Il dit n’avoir jamais voulu « provoquer »: Fernando Arrabal, écrivain et dramaturge espagnol, ancien membre des surréalistes, 91 ans, se livre à alors que Gil Galliot met en scène une de ses pièces culte, Le cimetière des voitures, au Théâtre de l’Epée de bois à Paris.
Arrabal, qui vit en France, sera présent le week-end prochain lors de l’hommage qui lui sera rendu au Théâtre de l’Epée de Bois, via des conférences et des parties d’échecs simultanées. « La dernière fois, j’ai tout gagné. Peut-être que cette fois-ci, je vais perdre» , déclare en souriant Arrabal, qui dit être auteur d’une centaine de pièces de théâtre, de seize romans et de sept longs métrages.

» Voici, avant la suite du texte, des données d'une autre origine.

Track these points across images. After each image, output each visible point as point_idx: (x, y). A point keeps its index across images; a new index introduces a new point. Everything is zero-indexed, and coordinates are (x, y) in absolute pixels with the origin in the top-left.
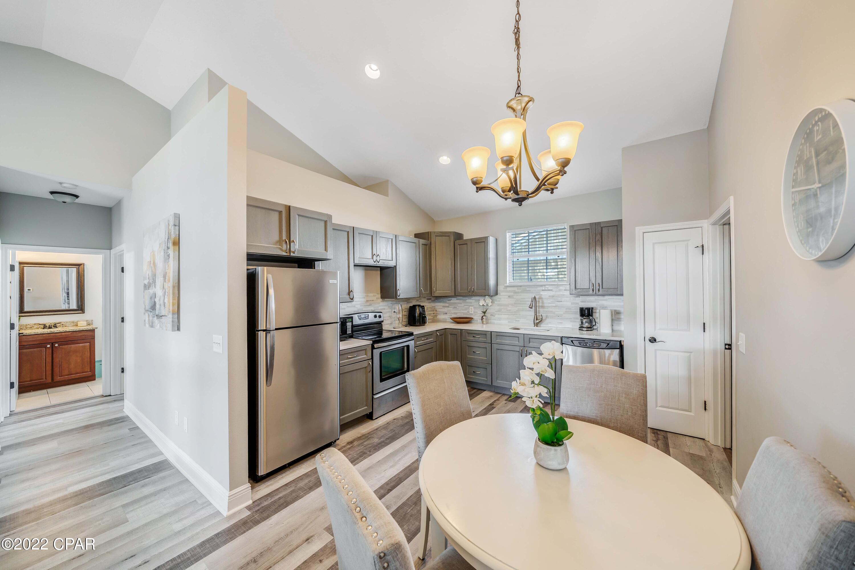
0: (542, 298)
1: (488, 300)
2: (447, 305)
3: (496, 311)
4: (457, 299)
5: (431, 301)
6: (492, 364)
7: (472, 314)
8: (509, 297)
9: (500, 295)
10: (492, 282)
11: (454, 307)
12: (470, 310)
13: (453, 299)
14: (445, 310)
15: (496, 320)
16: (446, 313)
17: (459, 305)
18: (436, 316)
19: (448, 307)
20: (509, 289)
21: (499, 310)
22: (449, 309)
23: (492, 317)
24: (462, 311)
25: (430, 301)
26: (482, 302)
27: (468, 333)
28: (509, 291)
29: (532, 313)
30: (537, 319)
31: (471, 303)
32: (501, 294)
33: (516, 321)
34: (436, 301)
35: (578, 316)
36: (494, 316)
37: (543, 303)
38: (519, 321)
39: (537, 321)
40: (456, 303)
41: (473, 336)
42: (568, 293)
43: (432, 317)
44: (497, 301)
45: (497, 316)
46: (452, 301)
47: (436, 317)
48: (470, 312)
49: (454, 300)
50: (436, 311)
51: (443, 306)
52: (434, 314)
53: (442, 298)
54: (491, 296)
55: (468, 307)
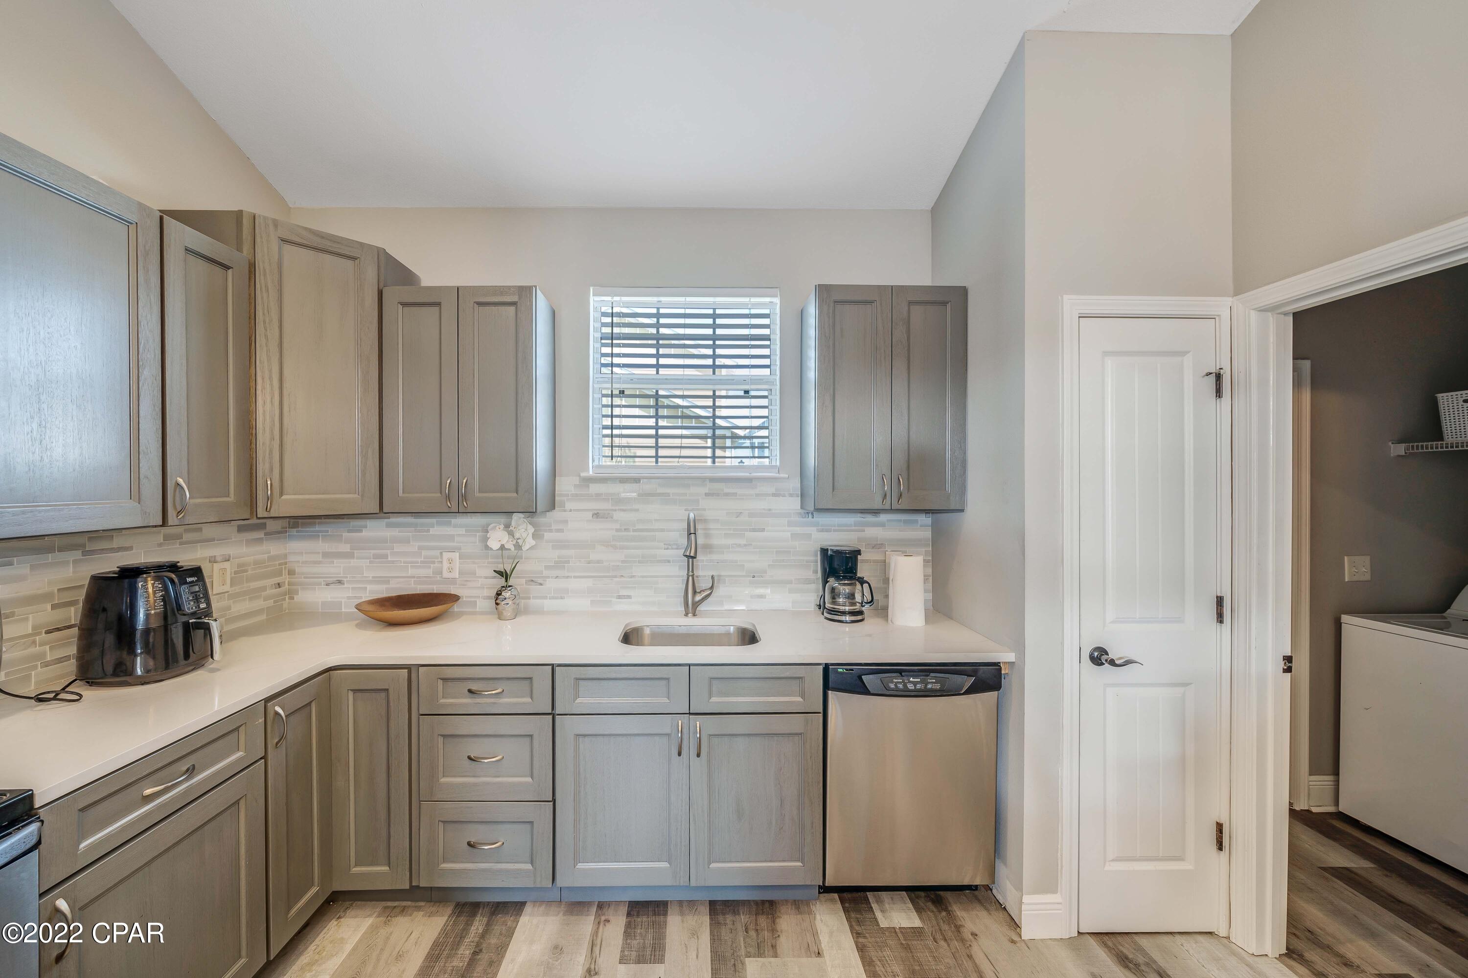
0: (705, 521)
1: (523, 527)
2: (345, 548)
3: (547, 567)
4: (389, 526)
5: (266, 534)
6: (554, 801)
7: (453, 581)
8: (596, 515)
9: (565, 511)
10: (541, 461)
11: (376, 556)
12: (446, 565)
13: (369, 523)
14: (336, 568)
15: (546, 598)
16: (340, 582)
17: (398, 548)
18: (291, 594)
19: (349, 555)
20: (594, 488)
21: (560, 564)
22: (354, 562)
23: (534, 588)
24: (411, 572)
25: (260, 534)
26: (498, 538)
27: (445, 680)
28: (598, 497)
29: (679, 571)
30: (695, 592)
31: (451, 538)
32: (569, 505)
33: (619, 597)
34: (294, 532)
35: (814, 570)
36: (541, 584)
37: (707, 536)
38: (629, 597)
39: (698, 598)
41: (470, 691)
42: (795, 504)
43: (271, 603)
44: (551, 531)
45: (551, 584)
46: (365, 533)
47: (292, 598)
48: (446, 574)
49: (375, 530)
50: (291, 573)
51: (326, 555)
52: (279, 585)
53: (319, 523)
54: (531, 513)
55: (437, 553)
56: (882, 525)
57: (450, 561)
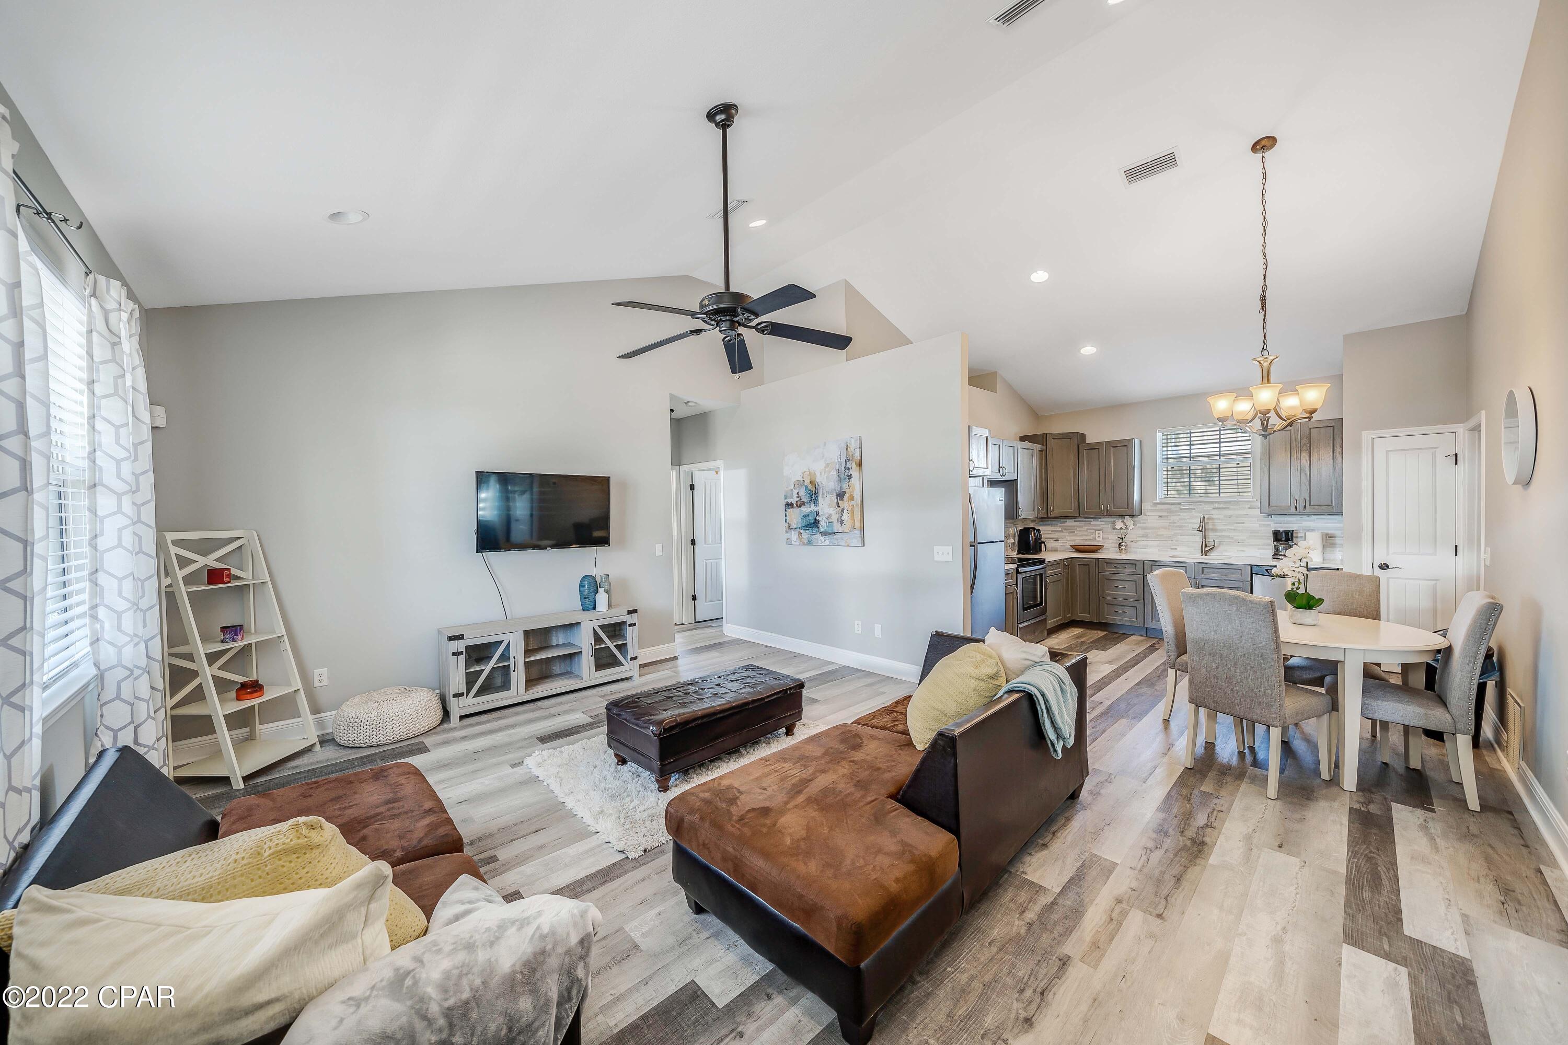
0: (1213, 519)
1: (1129, 521)
3: (1140, 537)
6: (1144, 601)
7: (1098, 541)
8: (1160, 517)
9: (1146, 516)
10: (1137, 498)
11: (1070, 532)
12: (1097, 535)
14: (1056, 535)
15: (1140, 547)
17: (1079, 529)
19: (1061, 531)
20: (1159, 507)
21: (1145, 535)
22: (1062, 534)
23: (1135, 543)
24: (1086, 537)
26: (1119, 524)
27: (1107, 563)
28: (1162, 510)
29: (1198, 539)
30: (1206, 546)
31: (1099, 525)
32: (1148, 514)
33: (1171, 549)
35: (1270, 541)
36: (1138, 542)
37: (1214, 525)
38: (1176, 549)
39: (1207, 549)
40: (1071, 526)
41: (1115, 567)
42: (1258, 511)
44: (1141, 523)
45: (1141, 543)
48: (1097, 538)
49: (1070, 523)
51: (1052, 531)
54: (1132, 516)
55: (1094, 531)
56: (1314, 521)
57: (1099, 534)
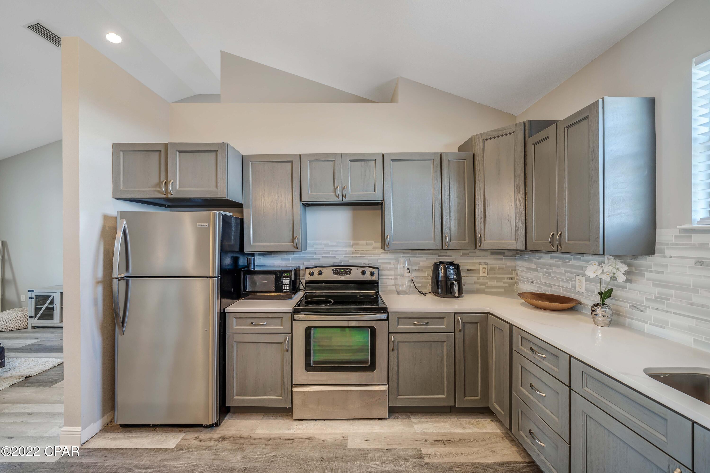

« Il ya des oeuvres qui ont bien marché et d’autres non. Celle-ci a bien plu, je ne sais pas pourquoi », affirme-il, depuis son domicile parisien décoré de figurines africaines, de tableaux, d ‘échiquiers et de souvenirs. Publié en français en 1958, interdit en Espagne pendant les années de la dictature franquiste, Le cimetière des voitures suit un groupe de gens du voyage qui a élu domicile sur un tas de voitures abandonnées.
Sans véritable trame, la pièce est simplement un « terrain de jeu » pour les acteurs, indique le metteur en scène Gil Galliot, qui l’a remaniée, sous l’égide de son auteur. Cette pièce, qui a plus tard fait l’objet d’un film qu’Arrabal a tourné avec Alain Bashung, fait partie du « théâtre de l’absurde« , comme En attendant Godot (1952) de Beckett ou « La leçon » (1950) de Ionesco. Le dramaturge a rejoint le groupe des surréalistes au début des années 1960, quelques années avant la mort du poète André Breton, dont on fêtera en octobre les 100 ans du « Manifeste ».
« Un jour, je suis chez Beckett et je joue aux échecs. Sa femme arrive avec un paquet qui vient d’arriver. Il l’ouvre et à l’intérieur se trouve un livre de Martin Esslin, Le théâtre de l’absurde. Jusqu’alors, on ne nous appelait que théâtre d’avant-garde. Beckett était concentré sur le jeu, et moi aussi. Sa femme, Suzanne, voulait que nous réagissions. Beckett a lu le titre et m’a dit : c’est absurde ».
« Je ne veux pas parler au nom de Beckett ou de Ionesco, mais je pense que nous voulions faire le meilleur théâtre possible. Et aucun d’entre-eux n’a voulu provoquer. La provocation me semble stupide. Provoquer, c’est penser que je suis supérieur à vous », développe-t-il.
le verre de vin de Breton
Arrabal est poursuivi et emprisonné par le régime franquiste en 1967 pour « blasphème et outrage » à cause d’une dédicace. À sa sortie, il retourne en France, où il était arrivé au milieu des années 1950.
En 1971, il adresse une « Lettre au général Franco » dans laquelle il rappelle au dictateur le destin tragique de son père, le lieutenant Fernando Arrabal, qui a refusé de se joindre au coup d’Etat militaire de 1936, s’est évadé de prison fin 1941 et a été porté disparu.
Fidèle à son esprit d’indépendance, il publie en 1983 une autre lettre ouverte et critique, « Lettre à Fidel Castro ».
De ses moments avec les surréalistes, il se souvient d’un café près des Halles, La Promenade de Vénus, où ils se retrouvaient. « À six heures précises, Breton était très ponctuel, il commandait un verre de vin rouge ».
Après l’avoir siroté « en faisant beaucoup de bruit« , la rencontre pouvait commencer. « La plupart du temps, nous jouions. Mais quand il s’agissait de choses sérieuses, il (Breton) pouvait s’énerver ».
En 1962, Arrabal finit par abandonner le surréalisme et crée son propre mouvement, « Panique » (du nom du dieu païen Pan), avec le Chilien Alejandro Jodorowsky, aujourd’hui 95 ans, et le Français Roland Topor.
« Je suis le seul survivant des quatre avatars de la modernité : Dada, le surréalisme, la pataphysique et Panique », dit-il avec fierté et… une pointe de tristesse dans les yeux.